In recent decades, one of the major trends of education has been parents waking up to the public school system and recognizing that something is wrong, really wrong. Consequently, many have been removing their children from government schools and opting for private and homeschool alternatives. Now comes an Alabama-based group urging believers to embrace government education and improve it as best as they can.

Redeem the Vote! is even enlisting the help of Christian musicians to try and persuade believers to spend more money on public education.

Bad plan.

If you want public schools to improve, stir a good dose of free enterprise into the mix. Monopolies -- which is what public education is today -- don't work, plain and simple. They grow fat and sloppy, and in this case enamored with teacher benefits instead of academic accomplishment. Let private and homeschool possibilities compete on a level playing field with them and they will change, undoubtedly for the better.
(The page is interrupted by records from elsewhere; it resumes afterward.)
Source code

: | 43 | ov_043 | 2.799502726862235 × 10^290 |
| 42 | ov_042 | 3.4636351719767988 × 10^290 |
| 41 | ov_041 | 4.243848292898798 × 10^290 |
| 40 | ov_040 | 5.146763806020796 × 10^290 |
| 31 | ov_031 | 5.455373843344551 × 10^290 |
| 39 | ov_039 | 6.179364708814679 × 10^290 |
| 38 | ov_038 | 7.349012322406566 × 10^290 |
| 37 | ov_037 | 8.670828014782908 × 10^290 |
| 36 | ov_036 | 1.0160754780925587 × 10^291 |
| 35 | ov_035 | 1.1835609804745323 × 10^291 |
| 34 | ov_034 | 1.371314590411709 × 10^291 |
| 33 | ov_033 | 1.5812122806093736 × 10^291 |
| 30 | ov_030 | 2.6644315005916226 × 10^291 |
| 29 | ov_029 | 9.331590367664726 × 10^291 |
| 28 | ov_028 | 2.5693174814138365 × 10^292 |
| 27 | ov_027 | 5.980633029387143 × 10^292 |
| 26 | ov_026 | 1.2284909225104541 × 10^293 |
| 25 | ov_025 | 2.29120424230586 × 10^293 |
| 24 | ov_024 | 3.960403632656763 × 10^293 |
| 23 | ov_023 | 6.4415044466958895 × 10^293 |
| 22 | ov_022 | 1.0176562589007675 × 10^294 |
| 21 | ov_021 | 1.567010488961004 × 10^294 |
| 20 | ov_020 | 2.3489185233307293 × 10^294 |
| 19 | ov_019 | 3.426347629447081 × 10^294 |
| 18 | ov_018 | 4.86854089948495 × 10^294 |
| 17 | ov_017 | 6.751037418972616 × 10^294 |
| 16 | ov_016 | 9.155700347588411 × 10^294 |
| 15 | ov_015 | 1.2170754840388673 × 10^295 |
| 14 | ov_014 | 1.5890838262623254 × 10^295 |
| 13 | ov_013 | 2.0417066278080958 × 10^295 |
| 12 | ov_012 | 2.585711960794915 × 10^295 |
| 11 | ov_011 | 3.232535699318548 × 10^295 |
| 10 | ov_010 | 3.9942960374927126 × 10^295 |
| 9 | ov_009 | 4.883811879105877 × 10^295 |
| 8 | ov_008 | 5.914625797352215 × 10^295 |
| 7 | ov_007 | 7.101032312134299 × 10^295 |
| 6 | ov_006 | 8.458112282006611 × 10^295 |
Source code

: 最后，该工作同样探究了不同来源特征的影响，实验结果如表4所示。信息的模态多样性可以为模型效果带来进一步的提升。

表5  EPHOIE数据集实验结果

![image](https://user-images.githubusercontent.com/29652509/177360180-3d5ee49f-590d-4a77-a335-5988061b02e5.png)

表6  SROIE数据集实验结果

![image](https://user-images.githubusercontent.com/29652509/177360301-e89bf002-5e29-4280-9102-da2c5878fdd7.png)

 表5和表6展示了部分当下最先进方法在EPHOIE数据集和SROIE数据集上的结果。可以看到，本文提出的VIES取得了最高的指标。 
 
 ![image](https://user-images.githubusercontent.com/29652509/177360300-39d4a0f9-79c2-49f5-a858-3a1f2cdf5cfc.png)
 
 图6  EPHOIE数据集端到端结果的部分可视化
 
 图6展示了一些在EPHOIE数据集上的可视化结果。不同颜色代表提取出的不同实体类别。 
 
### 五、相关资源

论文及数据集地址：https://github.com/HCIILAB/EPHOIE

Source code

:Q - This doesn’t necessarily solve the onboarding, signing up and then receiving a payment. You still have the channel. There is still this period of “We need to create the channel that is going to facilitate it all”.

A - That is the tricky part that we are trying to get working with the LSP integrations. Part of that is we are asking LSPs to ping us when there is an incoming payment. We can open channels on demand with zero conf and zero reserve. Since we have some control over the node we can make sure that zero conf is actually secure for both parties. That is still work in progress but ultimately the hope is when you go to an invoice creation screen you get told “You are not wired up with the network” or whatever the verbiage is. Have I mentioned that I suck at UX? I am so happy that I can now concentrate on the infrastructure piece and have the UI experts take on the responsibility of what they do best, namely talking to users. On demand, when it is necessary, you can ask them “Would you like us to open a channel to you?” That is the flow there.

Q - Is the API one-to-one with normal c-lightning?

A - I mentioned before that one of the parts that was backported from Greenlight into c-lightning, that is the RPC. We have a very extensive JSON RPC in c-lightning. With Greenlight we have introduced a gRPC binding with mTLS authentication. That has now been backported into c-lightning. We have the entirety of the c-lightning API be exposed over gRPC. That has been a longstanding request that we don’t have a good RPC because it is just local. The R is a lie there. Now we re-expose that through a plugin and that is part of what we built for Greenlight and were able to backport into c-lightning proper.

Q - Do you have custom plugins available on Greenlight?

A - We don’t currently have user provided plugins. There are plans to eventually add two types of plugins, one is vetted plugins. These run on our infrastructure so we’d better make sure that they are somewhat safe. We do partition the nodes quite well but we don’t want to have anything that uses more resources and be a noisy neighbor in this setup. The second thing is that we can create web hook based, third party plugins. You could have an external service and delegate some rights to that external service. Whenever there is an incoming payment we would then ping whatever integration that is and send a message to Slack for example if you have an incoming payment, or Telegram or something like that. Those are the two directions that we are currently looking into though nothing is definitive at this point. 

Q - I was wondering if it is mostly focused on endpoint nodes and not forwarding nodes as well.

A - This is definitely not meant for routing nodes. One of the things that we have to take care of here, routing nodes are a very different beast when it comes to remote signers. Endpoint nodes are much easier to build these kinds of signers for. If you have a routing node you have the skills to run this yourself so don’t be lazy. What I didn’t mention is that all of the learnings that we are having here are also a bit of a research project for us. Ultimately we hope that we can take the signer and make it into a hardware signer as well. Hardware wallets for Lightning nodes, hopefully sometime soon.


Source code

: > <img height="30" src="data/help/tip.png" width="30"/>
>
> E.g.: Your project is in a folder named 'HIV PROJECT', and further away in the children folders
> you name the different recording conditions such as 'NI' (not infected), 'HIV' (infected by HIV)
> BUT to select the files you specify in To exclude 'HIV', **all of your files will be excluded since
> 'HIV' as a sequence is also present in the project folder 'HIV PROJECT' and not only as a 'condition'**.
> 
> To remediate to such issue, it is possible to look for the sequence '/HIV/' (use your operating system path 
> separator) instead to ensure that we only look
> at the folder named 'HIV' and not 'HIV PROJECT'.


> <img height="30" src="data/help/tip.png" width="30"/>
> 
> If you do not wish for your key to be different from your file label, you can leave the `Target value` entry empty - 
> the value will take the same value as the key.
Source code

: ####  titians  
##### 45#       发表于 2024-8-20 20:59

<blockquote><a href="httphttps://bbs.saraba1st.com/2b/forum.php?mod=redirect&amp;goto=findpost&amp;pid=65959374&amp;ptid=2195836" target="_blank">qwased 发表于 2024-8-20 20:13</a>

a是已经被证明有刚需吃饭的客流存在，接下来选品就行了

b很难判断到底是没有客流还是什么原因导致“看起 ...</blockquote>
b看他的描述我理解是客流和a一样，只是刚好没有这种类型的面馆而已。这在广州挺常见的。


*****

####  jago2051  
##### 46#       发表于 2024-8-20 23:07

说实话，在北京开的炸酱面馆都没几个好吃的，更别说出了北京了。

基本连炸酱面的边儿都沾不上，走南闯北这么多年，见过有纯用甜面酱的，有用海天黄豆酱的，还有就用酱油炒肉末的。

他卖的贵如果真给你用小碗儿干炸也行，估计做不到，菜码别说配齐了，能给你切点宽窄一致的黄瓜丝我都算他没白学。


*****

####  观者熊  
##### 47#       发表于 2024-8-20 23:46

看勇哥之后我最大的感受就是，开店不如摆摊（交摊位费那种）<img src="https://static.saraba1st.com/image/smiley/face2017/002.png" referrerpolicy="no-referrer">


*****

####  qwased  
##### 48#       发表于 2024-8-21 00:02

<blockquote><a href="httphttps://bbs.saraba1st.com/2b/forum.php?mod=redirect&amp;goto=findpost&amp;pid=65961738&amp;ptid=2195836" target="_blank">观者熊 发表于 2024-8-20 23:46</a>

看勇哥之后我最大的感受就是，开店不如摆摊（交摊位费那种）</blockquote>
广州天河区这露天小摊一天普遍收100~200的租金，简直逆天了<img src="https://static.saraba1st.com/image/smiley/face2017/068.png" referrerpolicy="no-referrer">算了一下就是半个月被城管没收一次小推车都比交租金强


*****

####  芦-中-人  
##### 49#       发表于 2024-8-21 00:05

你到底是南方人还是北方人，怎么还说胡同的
An ABC special report called "Stupid in America" indicates what educational reformers have been preaching for decades -- the longer they spend in government schools, the worse students perform academically. John Stossel reports that ABC gave identical tests to high school students in New Jersey and Belgium; of course, the Belgians throttled the Americans. At age 10, interestingly enough, students from 25 countries take the same test and American kids place well above the international average. By age 15, Americans perform at well below the international average, even worse than in much poorer countries.

American schools, by comparison, are not helping our children.

And instead of pushing for more money -- which has never been shown to improve a broken system and instead tends to merely deliver a bigger and more broken one -- why not try something that has a proven track record in this country? Like ... competition.

Senator (and former education secretary) Lamar Alexander once predicted that sometime in the future puzzled graduate students would ask: "Now, please explain it one more time. Exactly why was it that America kept in place for so long a system that froze our schools in a time warp and denied to children of middle- and low-income families the same opportunity to choose the best schools for their children that fortunate families, like the children of presidents, senators, and U.S. representatives, enjoyed?"

Alexander would go on to say that higher education in this country has gotten it right, with choice and a system of competition that has produced world-class institutions at the undergraduate and graduate levels. Public education, and the gatekeepers of its poor-to-mediocre ways -- the National Educational Association -- protect the status quo while somehow leaving room for certain evangelicals to root for the government approach.

If Christian rock stars want a pedagogical cause, school-choice is a good one. Overwhelming majorities of blacks, whites, and Hispanics are for it. Or, if you want to be as inconsequential as many modern Christian songs -- root for more money and more kids for the status quo.